**What you need to do:**
All of the data that follows should be output again without any alteration.

**Given entries:**

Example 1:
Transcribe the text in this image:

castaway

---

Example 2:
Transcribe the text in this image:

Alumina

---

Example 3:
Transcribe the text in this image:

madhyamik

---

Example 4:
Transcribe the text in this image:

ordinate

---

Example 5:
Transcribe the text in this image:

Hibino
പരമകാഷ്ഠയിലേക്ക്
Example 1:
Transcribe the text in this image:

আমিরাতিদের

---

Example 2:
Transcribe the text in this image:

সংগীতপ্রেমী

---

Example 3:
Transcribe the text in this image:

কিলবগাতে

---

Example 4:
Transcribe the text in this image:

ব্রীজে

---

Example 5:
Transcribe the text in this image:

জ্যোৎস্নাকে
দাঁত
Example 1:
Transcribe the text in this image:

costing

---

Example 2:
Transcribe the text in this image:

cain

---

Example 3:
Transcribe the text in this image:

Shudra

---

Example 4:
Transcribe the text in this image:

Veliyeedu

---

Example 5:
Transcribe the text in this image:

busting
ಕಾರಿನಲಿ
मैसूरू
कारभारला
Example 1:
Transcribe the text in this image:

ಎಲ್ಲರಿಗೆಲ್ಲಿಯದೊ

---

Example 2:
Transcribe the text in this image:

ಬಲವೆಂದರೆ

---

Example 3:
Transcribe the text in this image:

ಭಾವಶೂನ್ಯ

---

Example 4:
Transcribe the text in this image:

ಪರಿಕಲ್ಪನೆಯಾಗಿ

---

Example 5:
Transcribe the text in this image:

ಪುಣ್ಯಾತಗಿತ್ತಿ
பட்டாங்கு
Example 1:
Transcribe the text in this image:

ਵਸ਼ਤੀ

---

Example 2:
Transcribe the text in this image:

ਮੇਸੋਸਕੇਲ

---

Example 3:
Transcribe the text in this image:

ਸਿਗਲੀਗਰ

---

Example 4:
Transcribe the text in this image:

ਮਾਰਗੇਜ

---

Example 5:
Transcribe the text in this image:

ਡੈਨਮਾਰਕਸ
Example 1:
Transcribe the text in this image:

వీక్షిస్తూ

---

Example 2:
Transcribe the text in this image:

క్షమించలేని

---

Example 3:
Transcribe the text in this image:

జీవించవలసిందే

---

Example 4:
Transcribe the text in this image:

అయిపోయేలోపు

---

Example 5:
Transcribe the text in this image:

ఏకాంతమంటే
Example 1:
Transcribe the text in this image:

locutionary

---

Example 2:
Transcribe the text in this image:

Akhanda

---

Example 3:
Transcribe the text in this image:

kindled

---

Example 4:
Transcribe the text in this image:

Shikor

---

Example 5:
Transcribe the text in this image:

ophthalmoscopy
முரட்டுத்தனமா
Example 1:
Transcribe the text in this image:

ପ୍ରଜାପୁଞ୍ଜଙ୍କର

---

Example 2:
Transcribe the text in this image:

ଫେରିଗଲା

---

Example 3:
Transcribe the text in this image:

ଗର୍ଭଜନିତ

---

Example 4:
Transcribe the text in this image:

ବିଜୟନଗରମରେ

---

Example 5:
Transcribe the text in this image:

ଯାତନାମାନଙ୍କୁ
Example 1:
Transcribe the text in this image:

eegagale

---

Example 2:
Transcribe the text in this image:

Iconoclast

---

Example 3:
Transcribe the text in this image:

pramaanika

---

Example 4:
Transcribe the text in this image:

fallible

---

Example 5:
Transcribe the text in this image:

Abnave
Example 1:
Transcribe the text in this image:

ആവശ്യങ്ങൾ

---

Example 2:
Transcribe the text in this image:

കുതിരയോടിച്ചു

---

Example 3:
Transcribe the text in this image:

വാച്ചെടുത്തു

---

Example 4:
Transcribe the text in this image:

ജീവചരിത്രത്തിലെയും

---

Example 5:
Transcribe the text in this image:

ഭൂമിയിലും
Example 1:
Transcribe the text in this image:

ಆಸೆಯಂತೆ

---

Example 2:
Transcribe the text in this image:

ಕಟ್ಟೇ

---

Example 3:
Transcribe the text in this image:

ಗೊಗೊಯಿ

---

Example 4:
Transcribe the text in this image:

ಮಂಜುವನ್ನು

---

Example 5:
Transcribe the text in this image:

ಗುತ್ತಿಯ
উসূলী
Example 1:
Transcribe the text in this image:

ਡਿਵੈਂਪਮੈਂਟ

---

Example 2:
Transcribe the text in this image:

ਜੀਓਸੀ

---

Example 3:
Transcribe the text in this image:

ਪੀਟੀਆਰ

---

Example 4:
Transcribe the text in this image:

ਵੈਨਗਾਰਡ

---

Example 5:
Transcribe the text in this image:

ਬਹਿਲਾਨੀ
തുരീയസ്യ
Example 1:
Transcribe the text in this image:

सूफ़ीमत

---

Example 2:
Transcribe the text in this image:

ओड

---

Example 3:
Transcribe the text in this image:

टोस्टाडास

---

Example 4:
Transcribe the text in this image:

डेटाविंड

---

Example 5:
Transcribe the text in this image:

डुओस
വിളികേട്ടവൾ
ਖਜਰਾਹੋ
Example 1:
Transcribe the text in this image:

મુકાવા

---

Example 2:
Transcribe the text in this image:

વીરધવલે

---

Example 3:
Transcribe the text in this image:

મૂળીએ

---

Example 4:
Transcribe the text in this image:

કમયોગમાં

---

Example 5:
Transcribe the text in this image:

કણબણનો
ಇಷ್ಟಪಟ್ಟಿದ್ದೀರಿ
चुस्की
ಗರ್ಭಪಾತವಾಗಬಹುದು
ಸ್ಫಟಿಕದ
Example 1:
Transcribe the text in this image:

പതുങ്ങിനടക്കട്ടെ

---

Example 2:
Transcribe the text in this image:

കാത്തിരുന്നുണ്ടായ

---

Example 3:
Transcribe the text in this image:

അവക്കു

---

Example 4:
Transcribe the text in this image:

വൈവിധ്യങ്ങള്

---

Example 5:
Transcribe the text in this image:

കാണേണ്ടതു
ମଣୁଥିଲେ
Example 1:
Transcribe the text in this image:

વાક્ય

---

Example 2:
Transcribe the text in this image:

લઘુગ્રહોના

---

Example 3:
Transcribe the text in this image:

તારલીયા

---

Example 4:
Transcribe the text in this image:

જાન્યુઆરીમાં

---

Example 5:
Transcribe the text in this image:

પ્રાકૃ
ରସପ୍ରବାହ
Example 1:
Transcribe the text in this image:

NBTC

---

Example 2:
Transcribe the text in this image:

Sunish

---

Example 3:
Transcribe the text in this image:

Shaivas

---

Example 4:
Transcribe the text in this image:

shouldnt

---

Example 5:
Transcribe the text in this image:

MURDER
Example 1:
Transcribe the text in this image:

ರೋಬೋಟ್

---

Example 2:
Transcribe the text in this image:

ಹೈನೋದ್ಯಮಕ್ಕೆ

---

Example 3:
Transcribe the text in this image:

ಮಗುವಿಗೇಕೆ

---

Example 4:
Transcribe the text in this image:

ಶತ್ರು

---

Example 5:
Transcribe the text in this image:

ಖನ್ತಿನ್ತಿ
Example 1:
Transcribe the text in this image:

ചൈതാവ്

**Answer below:**
Example 1:
Transcribe the text in this image:

castaway

---

Example 2:
Transcribe the text in this image:

Alumina

---

Example 3:
Transcribe the text in this image:

madhyamik

---

Example 4:
Transcribe the text in this image:

ordinate

---

Example 5:
Transcribe the text in this image:

Hibino
പരമകാഷ്ഠയിലേക്ക്
Example 1:
Transcribe the text in this image:

আমিরাতিদের

---

Example 2:
Transcribe the text in this image:

সংগীতপ্রেমী

---

Example 3:
Transcribe the text in this image:

কিলবগাতে

---

Example 4:
Transcribe the text in this image:

ব্রীজে

---

Example 5:
Transcribe the text in this image:

জ্যোৎস্নাকে
দাঁত
Example 1:
Transcribe the text in this image:

costing

---

Example 2:
Transcribe the text in this image:

cain

---

Example 3:
Transcribe the text in this image:

Shudra

---

Example 4:
Transcribe the text in this image:

Veliyeedu

---

Example 5:
Transcribe the text in this image:

busting
ಕಾರಿನಲಿ
मैसूरू
कारभारला
Example 1:
Transcribe the text in this image:

ಎಲ್ಲರಿಗೆಲ್ಲಿಯದೊ

---

Example 2:
Transcribe the text in this image:

ಬಲವೆಂದರೆ

---

Example 3:
Transcribe the text in this image:

ಭಾವಶೂನ್ಯ

---

Example 4:
Transcribe the text in this image:

ಪರಿಕಲ್ಪನೆಯಾಗಿ

---

Example 5:
Transcribe the text in this image:

ಪುಣ್ಯಾತಗಿತ್ತಿ
பட்டாங்கு
Example 1:
Transcribe the text in this image:

ਵਸ਼ਤੀ

---

Example 2:
Transcribe the text in this image:

ਮੇਸੋਸਕੇਲ

---

Example 3:
Transcribe the text in this image:

ਸਿਗਲੀਗਰ

---

Example 4:
Transcribe the text in this image:

ਮਾਰਗੇਜ

---

Example 5:
Transcribe the text in this image:

ਡੈਨਮਾਰਕਸ
Example 1:
Transcribe the text in this image:

వీక్షిస్తూ

---

Example 2:
Transcribe the text in this image:

క్షమించలేని

---

Example 3:
Transcribe the text in this image:

జీవించవలసిందే

---

Example 4:
Transcribe the text in this image:

అయిపోయేలోపు

---

Example 5:
Transcribe the text in this image:

ఏకాంతమంటే
Example 1:
Transcribe the text in this image:

locutionary

---

Example 2:
Transcribe the text in this image:

Akhanda

---

Example 3:
Transcribe the text in this image:

kindled

---

Example 4:
Transcribe the text in this image:

Shikor

---

Example 5:
Transcribe the text in this image:

ophthalmoscopy
முரட்டுத்தனமா
Example 1:
Transcribe the text in this image:

ପ୍ରଜାପୁଞ୍ଜଙ୍କର

---

Example 2:
Transcribe the text in this image:

ଫେରିଗଲା

---

Example 3:
Transcribe the text in this image:

ଗର୍ଭଜନିତ

---

Example 4:
Transcribe the text in this image:

ବିଜୟନଗରମରେ

---

Example 5:
Transcribe the text in this image:

ଯାତନାମାନଙ୍କୁ
Example 1:
Transcribe the text in this image:

eegagale

---

Example 2:
Transcribe the text in this image:

Iconoclast

---

Example 3:
Transcribe the text in this image:

pramaanika

---

Example 4:
Transcribe the text in this image:

fallible

---

Example 5:
Transcribe the text in this image:

Abnave
Example 1:
Transcribe the text in this image:

ആവശ്യങ്ങൾ

---

Example 2:
Transcribe the text in this image:

കുതിരയോടിച്ചു

---

Example 3:
Transcribe the text in this image:

വാച്ചെടുത്തു

---

Example 4:
Transcribe the text in this image:

ജീവചരിത്രത്തിലെയും

---

Example 5:
Transcribe the text in this image:

ഭൂമിയിലും
Example 1:
Transcribe the text in this image:

ಆಸೆಯಂತೆ

---

Example 2:
Transcribe the text in this image:

ಕಟ್ಟೇ

---

Example 3:
Transcribe the text in this image:

ಗೊಗೊಯಿ

---

Example 4:
Transcribe the text in this image:

ಮಂಜುವನ್ನು

---

Example 5:
Transcribe the text in this image:

ಗುತ್ತಿಯ
উসূলী
Example 1:
Transcribe the text in this image:

ਡਿਵੈਂਪਮੈਂਟ

---

Example 2:
Transcribe the text in this image:

ਜੀਓਸੀ

---

Example 3:
Transcribe the text in this image:

ਪੀਟੀਆਰ

---

Example 4:
Transcribe the text in this image:

ਵੈਨਗਾਰਡ

---

Example 5:
Transcribe the text in this image:

ਬਹਿਲਾਨੀ
തുരീയസ്യ
Example 1:
Transcribe the text in this image:

सूफ़ीमत

---

Example 2:
Transcribe the text in this image:

ओड

---

Example 3:
Transcribe the text in this image:

टोस्टाडास

---

Example 4:
Transcribe the text in this image:

डेटाविंड

---

Example 5:
Transcribe the text in this image:

डुओस
വിളികേട്ടവൾ
ਖਜਰਾਹੋ
Example 1:
Transcribe the text in this image:

મુકાવા

---

Example 2:
Transcribe the text in this image:

વીરધવલે

---

Example 3:
Transcribe the text in this image:

મૂળીએ

---

Example 4:
Transcribe the text in this image:

કમયોગમાં

---

Example 5:
Transcribe the text in this image:

કણબણનો
ಇಷ್ಟಪಟ್ಟಿದ್ದೀರಿ
चुस्की
ಗರ್ಭಪಾತವಾಗಬಹುದು
ಸ್ಫಟಿಕದ
Example 1:
Transcribe the text in this image:

പതുങ്ങിനടക്കട്ടെ

---

Example 2:
Transcribe the text in this image:

കാത്തിരുന്നുണ്ടായ

---

Example 3:
Transcribe the text in this image:

അവക്കു

---

Example 4:
Transcribe the text in this image:

വൈവിധ്യങ്ങള്

---

Example 5:
Transcribe the text in this image:

കാണേണ്ടതു
ମଣୁଥିଲେ
Example 1:
Transcribe the text in this image:

વાક્ય

---

Example 2:
Transcribe the text in this image:

લઘુગ્રહોના

---

Example 3:
Transcribe the text in this image:

તારલીયા

---

Example 4:
Transcribe the text in this image:

જાન્યુઆરીમાં

---

Example 5:
Transcribe the text in this image:

પ્રાકૃ
ରସପ୍ରବାହ
Example 1:
Transcribe the text in this image:

NBTC

---

Example 2:
Transcribe the text in this image:

Sunish

---

Example 3:
Transcribe the text in this image:

Shaivas

---

Example 4:
Transcribe the text in this image:

shouldnt

---

Example 5:
Transcribe the text in this image:

MURDER
Example 1:
Transcribe the text in this image:

ರೋಬೋಟ್

---

Example 2:
Transcribe the text in this image:

ಹೈನೋದ್ಯಮಕ್ಕೆ

---

Example 3:
Transcribe the text in this image:

ಮಗುವಿಗೇಕೆ

---

Example 4:
Transcribe the text in this image:

ಶತ್ರು

---

Example 5:
Transcribe the text in this image:

ಖನ್ತಿನ್ತಿ
Example 1:
Transcribe the text in this image:

ചൈതാവ്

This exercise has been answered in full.